The World Trade Organization has again ruled against Country of Origin Labeling. The WTO compliance panel decided the rule was less favorable to meat imports from Canada and Mexico and more favorable to domestically produced meats. The ruling was announced Monday. The panel concluded the amended COOL measure “increases the original COOL measure’s detrimental impact on the competitive opportunities of imported livestock in the US market,” according to the reports released by the WTO. The panel pointed to the incentive to choose domestic over imported livestock and a higher recordkeeping burden contributed to the ruling. The United States can appeal the ruling.

Canada’s Agriculture Minister Gerry Ritz told Canada Today he expected the U.S. to appeal. A U.S. Trade office spokesperson told the Hagstrom report  “we are considering all options, including appealing the panels’ reports.” Earlier this year, Canadian agriculture officials said retaliations are likely if the rule is implemented. Ritz said Canada calls upon the U.S. to enact legislative change to eliminate COOL’s discriminatory treatment against Canadian hogs and cattle.”

Response to Ruling

As groups respond to the recent ruling by the World Trade Organization against Country of Origin Labeling, two messages are clear. Groups opposed to the measure are calling on congress to help stop potential tariffs or bring the rule to compliance. Groups in favor of the measure vow to continue fighting for the measure, noting the WTO simply needs the rule to be in compliance with world trade rules. National Catlemen’s Beef Association President Bob McCan stated the announcement “brings us all one step closer to facing retaliatory tariffs from two of our largest trading partners.” Further, he said there is no regulatory fix to bring COOL into compliance.”  
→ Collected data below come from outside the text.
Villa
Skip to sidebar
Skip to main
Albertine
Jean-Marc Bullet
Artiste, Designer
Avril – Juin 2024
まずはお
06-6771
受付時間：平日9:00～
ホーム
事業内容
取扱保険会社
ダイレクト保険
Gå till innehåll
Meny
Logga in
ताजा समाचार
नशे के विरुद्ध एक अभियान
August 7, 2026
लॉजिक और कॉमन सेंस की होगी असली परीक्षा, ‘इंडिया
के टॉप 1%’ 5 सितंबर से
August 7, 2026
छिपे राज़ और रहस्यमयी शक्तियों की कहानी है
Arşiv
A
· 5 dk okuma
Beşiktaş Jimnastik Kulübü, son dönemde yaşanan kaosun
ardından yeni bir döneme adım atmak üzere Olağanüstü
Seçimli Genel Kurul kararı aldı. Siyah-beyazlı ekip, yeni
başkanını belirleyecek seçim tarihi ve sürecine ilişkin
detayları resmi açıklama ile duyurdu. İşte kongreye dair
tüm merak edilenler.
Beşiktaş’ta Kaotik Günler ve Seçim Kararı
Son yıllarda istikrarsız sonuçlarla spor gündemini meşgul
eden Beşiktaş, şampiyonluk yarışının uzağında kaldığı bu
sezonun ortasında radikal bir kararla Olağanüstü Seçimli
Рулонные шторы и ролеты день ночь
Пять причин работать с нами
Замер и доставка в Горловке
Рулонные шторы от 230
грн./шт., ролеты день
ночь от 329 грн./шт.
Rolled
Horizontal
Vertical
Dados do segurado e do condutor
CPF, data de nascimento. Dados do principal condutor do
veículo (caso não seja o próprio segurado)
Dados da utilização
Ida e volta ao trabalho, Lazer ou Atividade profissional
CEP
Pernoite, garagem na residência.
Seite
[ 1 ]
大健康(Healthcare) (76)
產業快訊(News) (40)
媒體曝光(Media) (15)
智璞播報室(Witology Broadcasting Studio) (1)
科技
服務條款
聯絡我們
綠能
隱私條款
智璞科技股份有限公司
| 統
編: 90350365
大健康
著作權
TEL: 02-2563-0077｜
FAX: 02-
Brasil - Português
The National Pork Producers Council President Howard Hill said “Congress and the White House need to address this now.” American Soybean Association President Ray Gaesser said the decision “ only solidifies what we in the industry already knew to be true: that mandatory country of origin labeling in its current state is an unworkable burden on soybean farmers’ largest customers—the animal agriculture industry.”

The United States Cattlemen’s Association reiterated strong support for the rule. USCA President Danni Beer said “The WTO has never said we cannot require country-of-origin labeling” but rather it needs to be sufficient.” He said this action by the WTO provided “no basis for false alarms about repealing the COOL statute itself.  The National Farmers Union called the ruling positive that the problem is not the rule, but rather how it is to be implemented.


EPA Approves Dow’s Enlist Duo Herbicide

EPA registration of Dow’s Enlist Duo Herbicide was announced Wednesday. The pesticide is for use in controlling weeds in corn and soybeans genetically-engineered to tolerate 2,4-D and glyphosate. This approval follows USDA’s September approval of corn and soybean varieties designed to tolerate the herbicide. The decision posted to the regulatory docket states that the decision reflected “a large body of science and an understanding of the risk of pesticides.” Noting that the herbicide met standards necessary to protect public health, the EPA further noted that it used “highly conservative” assumptions in its risk evaluation. EPA is registering the pesticide in six states; Illinois Indiana, Iowa, South Dakota and Wisconsin. The agency is accepting comments until Nov. 14, on whether to register Enlist Duo in ten more states; Arkansas, Kansas, Louisiana, Minnesota, Missouri, Mississippi Nebraska, Oklahoma, Tennessee and North Dakota

The American Soybean Association along with the National Corn Grower Association welcomes the registration of Enlist Duo Herbicide. Both groups released statement supporting the registration. ASA President and Iowa farmer Ray Gaesser stated “we now look to our key export partners to approve this trait.” ASA called upon foreign markets where U.S. soybeans are exported to quickly review and approve these new biotech events so that they can be commercialized here in the United States without jeopardizing export markets and U.S. farmers can realize their benefit. NCGA member and Ohio grower John Linder said “This final step should place a necessary, new tool in the hands of corn and soybean farmers in immediate need of new systems to combat growing weed pressures.”